§ **TEXT EXTRACT**

Richard Stanley, I presume? An interview with the director of HARDWARE...

Editor, Europe; Rotterdam, The Netherlands (@ardvark23)
Richard Stanley, I presume? An interview with the director of HARDWARE...

Pinning down Richard Stanley can be quite a job, whether you're talking about trying to find where he is or trying to make sense of the bewildering variety of reputations he has. He's been called a genius, a hack, an artist, a troublemaker, an Enfant Terrible and plain mad in both meanings of the word. This is all the more remarkable when you look at his body of work as a feature director: two films only ( both released in the early nineties ), and some little-seen documentaries.

Thing is, those two films are "Hardware" and "Dust Devil",  which both have garnered a large cult following over the years. And fans who wonder what Richard is doing can always find him busy doing pre-production on some interesting projects.

But when it comes to turning those projects into actual films, Richard Stanley always seems to be hit by Gilliamesque bad luck. Worse even: the companies involved with his two previous films went bankrupt and legal matters caused for both movies to become almost completely unavailable.

The most famous of his misadventures concern the 1996 film "The Island of Dr. Moreau", which was to be his dream project and starred Marlon Brando, Val Kilmer and Ron Perlman. But because of "creative differences" the studio fired and banned Richard Stanley from his own set after only four days. He famously sneaked back disguised as a background creature and reported on the abysmal handling of the production, stories which were corroborated by lead actor David Thewliss. Still, the whole affair closed a lot of doors and projects for Richard. And to this day we're still waiting for his third film.


But as of late it seems the tide is slowly but surely turning for Richard Stanley: he created a director's cut of "Dust Devil" which got an awesome 5-disc release by Subversive Cinema (it includes the documentaries "Voice of The Moon", "White Darkness" and "The Secret Glory of Otto Rahn" complete with commentaries for all), and this year "Hardware" finally got decently released both on DVD and BluRay, topped by an excellent US-version last month by Severin.

So now that he is back in the limelight ( sort of... ), it's time for an interview to see what Mr. Stanley is doing these days and he was kind enough to give me some of his time.


AV: Finally we have versions of "Hardware" available worldwide in the right aspect ratio, uncut, and not looking like they were copied from an old VHS tape. Why did it take so long for such a popular title to get a decent release?

Richard Stanley: Up until now 'HARDWARE' has only been available on DVD in pirate form. The discs looked as if they had been copied from an old VHS because they were. It didn't help that the film's color scheme, leaning heavily on various shades of red, doesn't lend itself to that sort of abuse or that the original tapes were heavily cut for the film's initial US release back in the early nineties.

Miramax gave the film a pretty big push at the time, going wide with seven hundred prints, something virtually unheard of for a flick that had been made for well under a million bucks. 'HARDWARE' was really a victim of its own popularity in that it performed so well at the off that the various powers that be spent the next twenty years fighting to try and gain control over it. The film's original producers Palace Pictures were forced into liquidation by Polygram, who were in turn broken up by a series of corporate apex predators. The rights have been contested by MGM, Miramax and even Buena Vista, all of whom claimed to own the beast at one time or another.

§ **DATA EXTRACT**
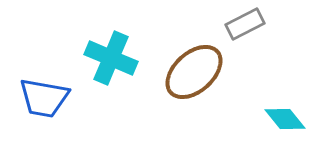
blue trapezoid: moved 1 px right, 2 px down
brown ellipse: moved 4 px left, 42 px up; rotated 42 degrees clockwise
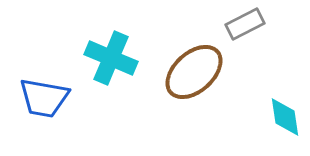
cyan diamond: moved 2 px up; rotated 30 degrees clockwise
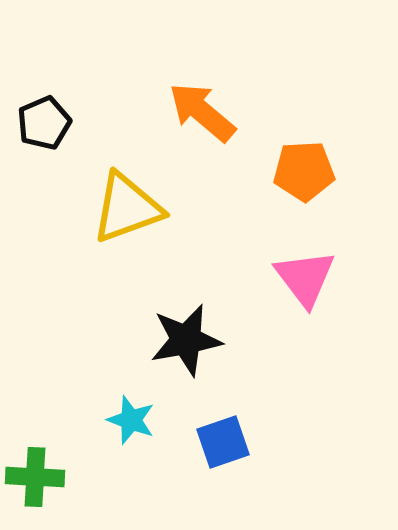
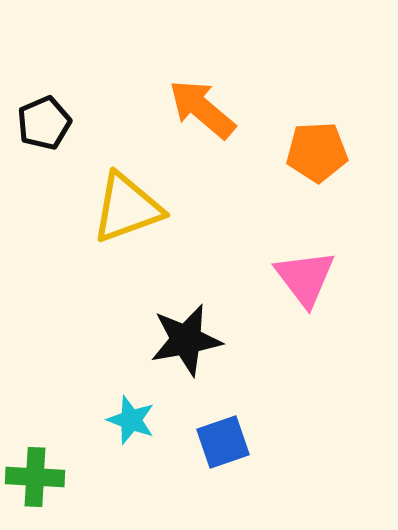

§ **PROBLEMS TO SOLVE**
1. Print the passage of the Richard Stanley interview between "Thing is, those" and "almost completely unavailable.", inclusive.
2. In the Richard Stanley interview, what reason does Stanley give for the long fight over the rights to "Hardware"?
The listing comes from a different source than the interview.

§ **TASK RESPONSES**
1.
Thing is, those two films are "Hardware" and "Dust Devil",  which both have garnered a large cult following over the years. And fans who wonder what Richard is doing can always find him busy doing pre-production on some interesting projects.

But when it comes to turning those projects into actual films, Richard Stanley always seems to be hit by Gilliamesque bad luck. Worse even: the companies involved with his two previous films went bankrupt and legal matters caused for both movies to become almost completely unavailable.

2. Stanley says "Hardware" was a victim of its own popularity. It performed so well that the various powers that be spent the next twenty years fighting to control it. Its original producers, Palace Pictures, were forced into liquidation by Polygram, and MGM, Miramax and Buena Vista each claimed at some point to own it.